Кароль делает гримасу: она – девушка, привыкшая к комфорту. Кароль не переносит ткани, в которых можно вспотеть, ни те, что колются, ни те, что прилипают к телу. Может быть, это как-то связано с ее профессией бухгалтера: бухгалтер получает удовольствие, взирая на прямые столбики цифр – все ровненько и аккуратно. А может, и не в этом дело? Но если по правде, то меня это не сильно волнует. Я уже давно не пытаюсь понять Кароль. Вот у меня очистки от семечек налипли на руки, пойду-ка выброшу их в мусор и смою с ладоней соль.

– Ну, а это тебе как? Ой, да ты аппетит себе отобьешь своими семечками!

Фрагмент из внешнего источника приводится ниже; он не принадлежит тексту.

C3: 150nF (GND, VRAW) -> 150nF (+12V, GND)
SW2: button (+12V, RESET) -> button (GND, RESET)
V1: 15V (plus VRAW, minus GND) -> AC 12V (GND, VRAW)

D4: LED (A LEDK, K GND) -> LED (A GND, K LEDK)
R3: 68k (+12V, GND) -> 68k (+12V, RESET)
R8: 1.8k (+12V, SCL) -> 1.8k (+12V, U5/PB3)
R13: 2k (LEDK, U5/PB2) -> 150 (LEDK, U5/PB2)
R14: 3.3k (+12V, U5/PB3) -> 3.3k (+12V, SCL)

Я выхожу из квартиры, чтобы глотнуть свежего воздуха. На улице какая-то певческая группа, одетая в колпаки с бубенцами, пытается создать праздничную атмосферу. Я останавливаюсь и закуриваю. Фальшивят они страшно, результат: стоящий перед ними стеклянный аквариум, в который нужно бросать деньги, пуст. Вот и на автоответчике моего мобильника нет ни одного сообщения. Эта пустота объединяет меня с уличными артистами, хотя гордиться-то нечем. Я раздумываю мгновение, глядя на кнопки телефона. В ночи они блестят, как русалочки, готовые усладить слух своей волнующей мелодией, но близится вечер, и я убираю свой мобильник в карман. Я продолжаю прогулку, размышляя о том, что вышедшие из холодных вод океанов русалки из далекого прошлого переселились в мобильные телефоны, которые управляются ныне загадочными цифровыми сетями и спутниками. Это во мне говорит склонность к поэзии: я все же учился в университете. Пора возвращаться домой. За то время, что меня не было, Кароль решила одеться в джинсы и легкую маечку на тонких бретельках, так что никогда не надо отчаиваться по поводу рода человеческого. Она упаковывает подарок для Жозиан: это серый кашемировый шарф. Я должен ей помочь. Все на месте: клейкая лента, легкая, как шелк, оберточная бумага, ленты, розанчики – выглядит замысловато! Но это еще не все: в придачу – открытка. Вот какую выбрала Кароль: на открытке изображена худосочная девушка верхом на мотоцикле, она прижимает к груди здорового кота лилового цвета. Кароль написала в открытке целую диссертацию – в которой идет речь, если кратко изложить, – о мечтах, любви, счастье, процветании, о лучшей подруге на всю жизнь, о гармонии. Я исправляю ошибки в этом потоке затертых слов и на оставшемся местечке подписываю: «Бруно ххх».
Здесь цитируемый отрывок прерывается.